● EXERCISE
Go through the listing beneath and show each line containing the string "buttons".

● DATA FOR THE TASK
+ + + +
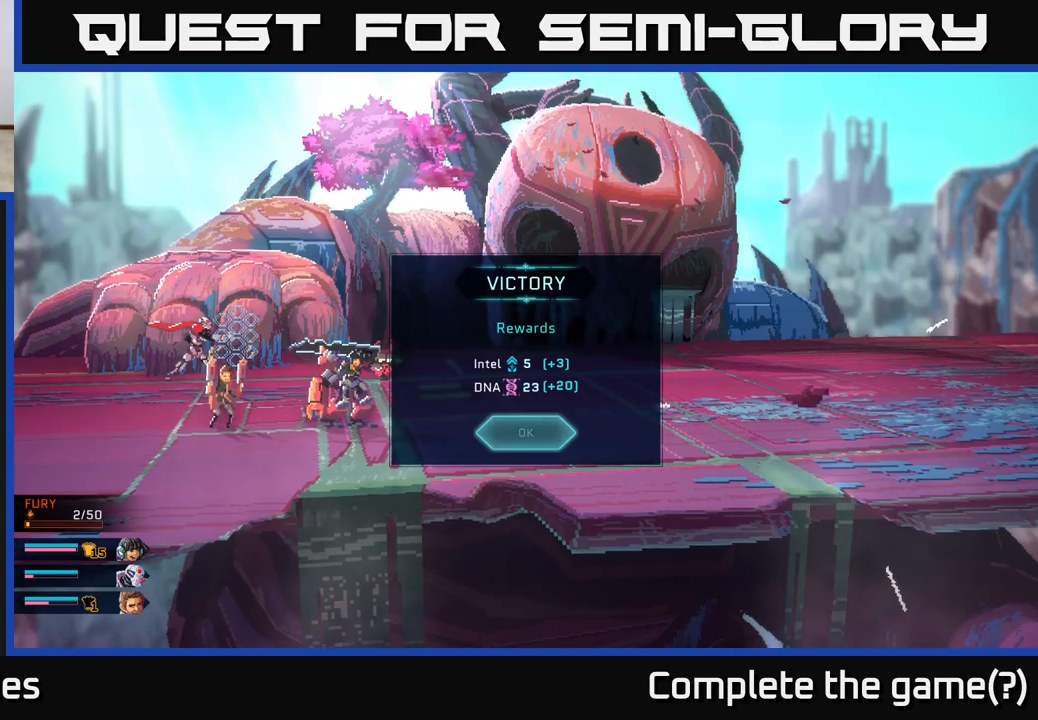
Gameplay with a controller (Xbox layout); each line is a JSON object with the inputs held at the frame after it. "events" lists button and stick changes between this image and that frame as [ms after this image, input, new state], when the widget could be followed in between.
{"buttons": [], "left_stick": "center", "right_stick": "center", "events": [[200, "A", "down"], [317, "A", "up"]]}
+ + + +
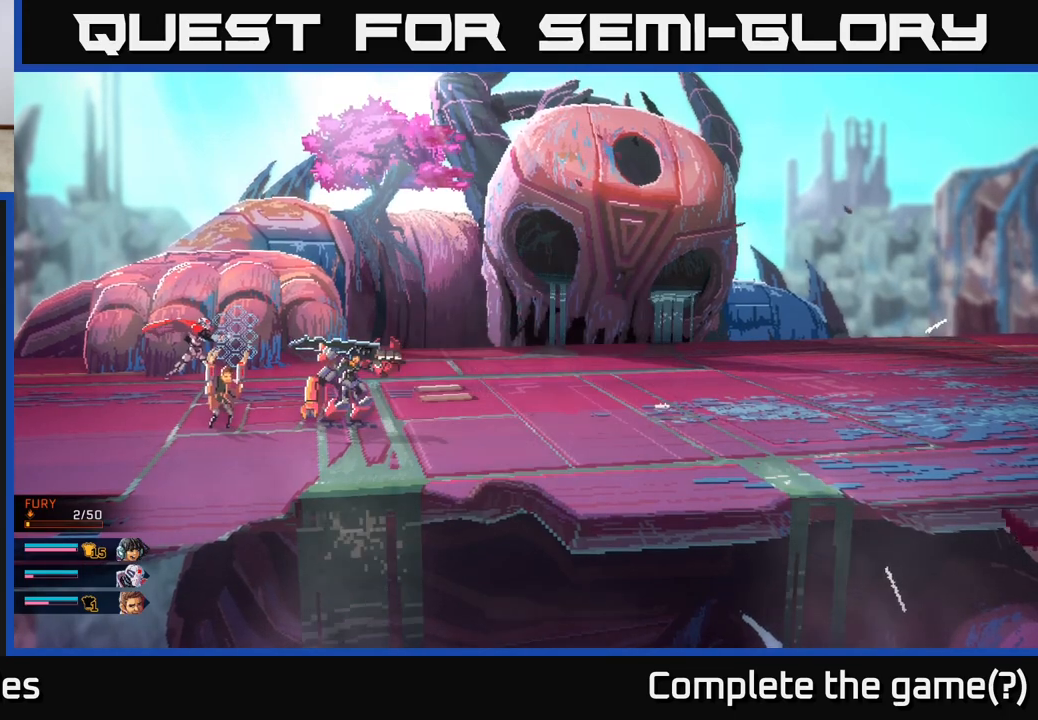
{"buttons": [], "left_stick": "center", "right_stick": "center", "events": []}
+ + + +
● YOUR SOLUTION
{"buttons": [], "left_stick": "center", "right_stick": "center", "events": [[200, "A", "down"], [317, "A", "up"]]}
{"buttons": [], "left_stick": "center", "right_stick": "center", "events": []}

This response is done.